Records excerpted from a collection:
────
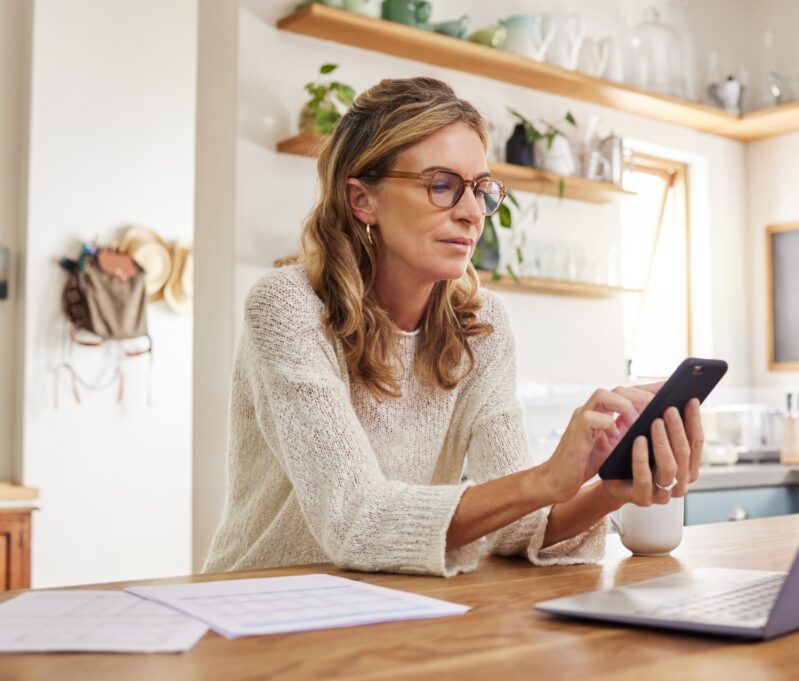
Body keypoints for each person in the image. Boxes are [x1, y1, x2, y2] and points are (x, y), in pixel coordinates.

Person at [203, 77, 704, 577]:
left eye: (481, 189)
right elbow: (358, 522)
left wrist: (607, 489)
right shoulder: (288, 307)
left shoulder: (480, 325)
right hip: (256, 606)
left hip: (385, 609)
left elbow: (514, 527)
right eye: (441, 186)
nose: (471, 213)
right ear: (362, 200)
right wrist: (549, 478)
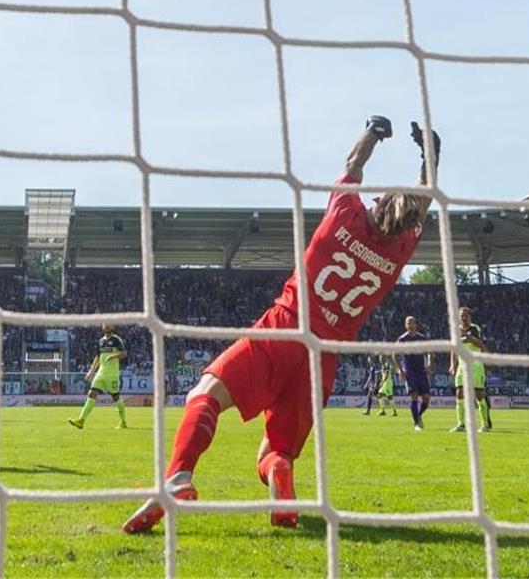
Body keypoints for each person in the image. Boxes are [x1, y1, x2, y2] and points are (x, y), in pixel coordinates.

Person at [123, 116, 439, 534]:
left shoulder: (345, 215)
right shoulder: (400, 251)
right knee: (275, 453)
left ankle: (179, 477)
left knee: (206, 393)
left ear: (376, 205)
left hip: (284, 328)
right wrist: (431, 157)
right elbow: (424, 202)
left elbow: (353, 161)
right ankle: (282, 486)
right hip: (324, 358)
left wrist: (374, 131)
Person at [68, 324, 129, 430]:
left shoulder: (116, 340)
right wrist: (91, 372)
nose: (107, 326)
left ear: (112, 327)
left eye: (109, 325)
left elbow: (124, 354)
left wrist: (113, 356)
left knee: (116, 397)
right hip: (101, 373)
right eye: (105, 325)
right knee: (91, 393)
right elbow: (97, 357)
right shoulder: (101, 341)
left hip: (112, 374)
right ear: (103, 327)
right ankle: (81, 420)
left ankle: (123, 422)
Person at [450, 306, 491, 432]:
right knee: (459, 393)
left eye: (466, 315)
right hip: (462, 365)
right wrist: (452, 365)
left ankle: (485, 424)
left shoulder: (475, 328)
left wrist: (470, 338)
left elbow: (481, 344)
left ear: (470, 317)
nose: (464, 318)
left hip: (476, 364)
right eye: (462, 316)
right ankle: (461, 424)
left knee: (479, 394)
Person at [397, 315, 432, 430]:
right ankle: (417, 424)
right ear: (405, 325)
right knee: (414, 397)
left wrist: (429, 365)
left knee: (426, 398)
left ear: (416, 325)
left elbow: (430, 352)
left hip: (421, 372)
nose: (410, 325)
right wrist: (401, 370)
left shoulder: (422, 338)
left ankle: (418, 415)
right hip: (410, 372)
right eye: (408, 323)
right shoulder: (402, 339)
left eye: (412, 323)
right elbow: (395, 355)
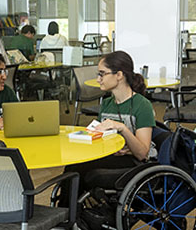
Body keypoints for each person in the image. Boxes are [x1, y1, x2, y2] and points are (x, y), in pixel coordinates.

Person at [57, 51, 167, 205]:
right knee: (73, 166)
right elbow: (98, 135)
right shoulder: (107, 104)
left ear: (119, 75)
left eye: (102, 74)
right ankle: (67, 212)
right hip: (112, 155)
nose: (98, 79)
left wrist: (122, 128)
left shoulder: (142, 105)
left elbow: (142, 153)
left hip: (135, 163)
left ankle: (67, 213)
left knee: (79, 170)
────
What you should do
Only the number is wanted: how many lines above include the word "wrist"?

Written response
11